Hello! Okay so today I was feeling a little anxious/low but you know what’s good to realize? Everything is impermanent, temporary, and this feeling shall also pass. I think it was a residual effect from yesterday but also from the fact that my exam is tomorrow and once again, I could barely bring myself to study. Somewhere far off in the back of my mind, there’s some alarm bells going off but they’re so far away I can barely hear them, and BELIEVE ME I know how insane that sounds because I’m literally sitting here with my books and notes open in front of me and even then found a good 10-20 reasons to get up out of this chair and wander away to do something.
It’s fine. It’s fine. I have more chances to salvage my mark for this course (which isn’t really how I should be thinking in all honesty, I know that) and it’s a psych course so chances are I’ll at least know 60% of the course material by fluke anyways so. There’s that. It’s all going to be fine, and I’m going to be fine, I’m going to figure this out and rewire these goddamn impulses if it’s the last thing I do.
Good news though!!! I GOT MY RAISE MOTHAFUCKAASSSSS!!!! Maria messaged me today this morning to let me know she spoke to our company rep about getting me a raise, fought for my case and how hard I’ve worked this past year, and I GOT IT!!! I’m so utterly and completely thankful to Maria, the Universe and my rep for this. I put it out there but I didn’t really take it upon myself to manifest or work towards it, and either way it happened. I’m so grateful.
January is slowly coming to its close, so I took a look at my agenda today for the month and you know what? It was actually a pretty busy month, despite the fact that I didn’t really have work! I’ve been out every weekend doing stuff with different people, I’ve gone to like 348394853948 doctor’s appointments and have gone to the hospital 94838534 times and I’ve been keeping up with my classes too, attendance wise.
So I guess it makes sense that I really didn’t get a chance to completely finish my book, or do anything for myself personally (minus the habits I’m trying to implement). Speaking of those – this past weekend I broke my streak pretty badly for my skincare regimen, meditating, AND writing – which are all very important things to me and integral to my own external self-care. That may be a part of why my mood has taken a dip lately too. Also, I don’t remember the last time I’ve done anything by myself, for myself. Like taking myself out to dinner or a movie, or just hiding away somewhere quiet to smoke a joint and listen to music even.

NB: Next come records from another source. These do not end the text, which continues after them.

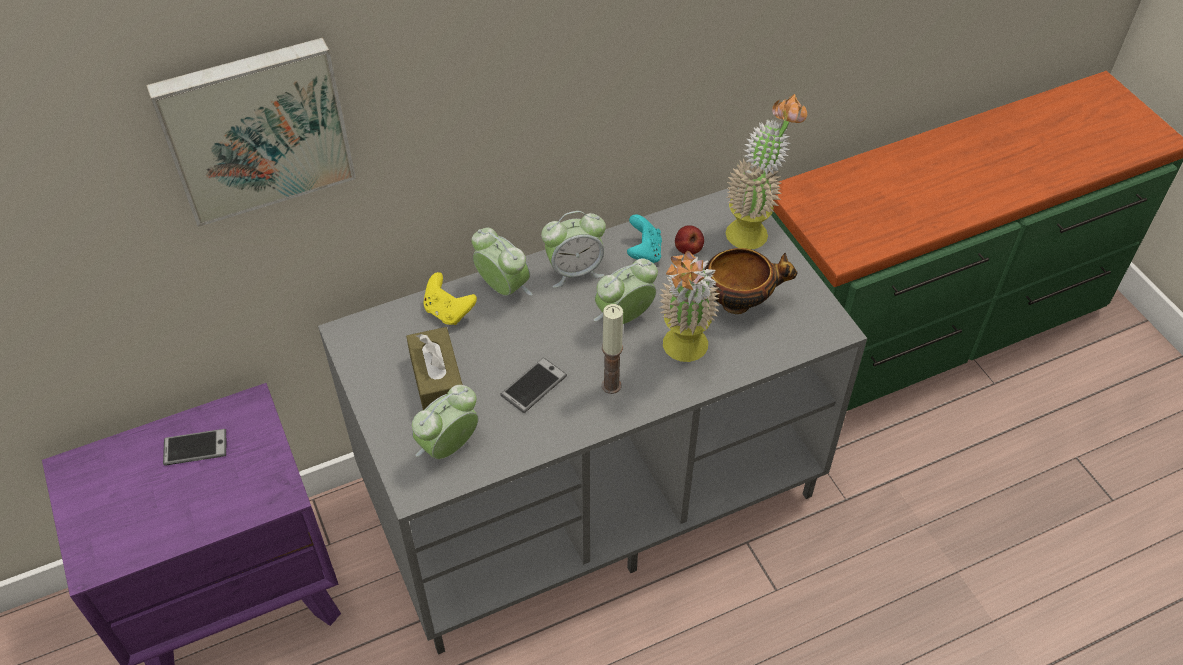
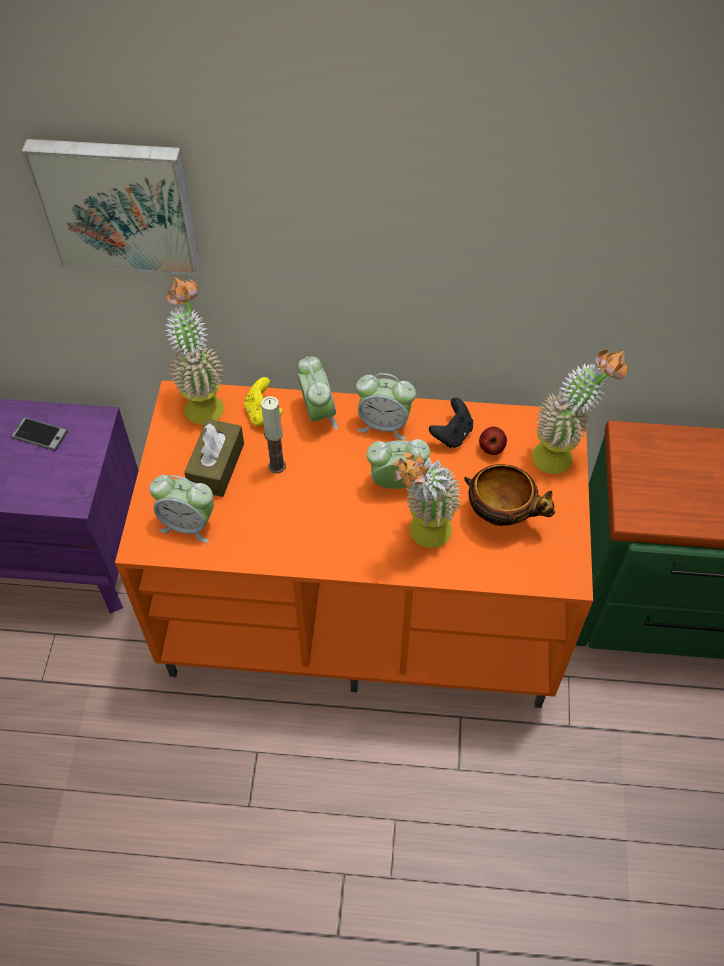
camera: 30 degrees right, 5 degrees up
(376, 326) = (202, 401): none -> potted plant
(449, 447) = (188, 524): alarm clock -> alarm clock turned 150 degrees counterclockwise
(533, 386) = (285, 506): phone -> none
(593, 489) = (365, 609): grey tv stand -> orange tv stand
(611, 385) = (345, 535): candle -> candle (277, 466)
(644, 253) = (452, 434): turquoise game controller -> black game controller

Here’s a new rule I’m going to stick by – for those habits, if I go more than 2-3 days without doing those things, then I’m back to day 1 of the 21-day habit formation phase. I’m not going to consider it towards my 90-day lifestyle check-in if there are periodic breaks in the habit-forming phase. So, yesterday counts as Day 1, which means that Day 21 will be… February 18th, smack dab in the middle of my New Orleans trip.
I meditated while I was in Hawaii and it was great. I have to do the same in NOLA, someway, somehow. That’s where my discipline will be tested the most, I’m sure.
If Adrian can get up in the middle of watching a movie with me to do sit-up’s and push-up’s because he missed a day at the gym (which I admire the hell out of – his discipline is incredible, honestly), I sure as hell can train myself to NEED meditation and have these logs be a natural urge than a forced impulse. I can do this.
Well, that’s all for today! I’ll write tomorrow after my exam… wish me luck? Heh.
Oh wait – my CAT scan went well today! It was a little nerve-wracking at first because they left me with a needle and a tube in my arm for like an hour and MAN despite the amount of tattoos I have, I DO NOT like needles. And then when they put me into the machine, I had to calm myself down by focusing on my breathing because I wasn’t allowed to move or open my eyes for the duration of the scan. I could feel the moment they started pumping the contrast ink into bloodstream through the IV, it was such a weird feeling! But at least that’s over with now.
I hope these last rounds of testing will be the last I have to go to the doctor’s/hospital. My nodes swelling have gone down so much (thank goodness) and I rarely get the fatigue/chills anymore. Now it’s just a matter of figuring out what the heck happened/is happening and moving forward from there.
All good stuff! Lots to look forward to, plenty to do, lots of good to come. And right now, right here in this moment, all is well, and that’s all I can really ask for.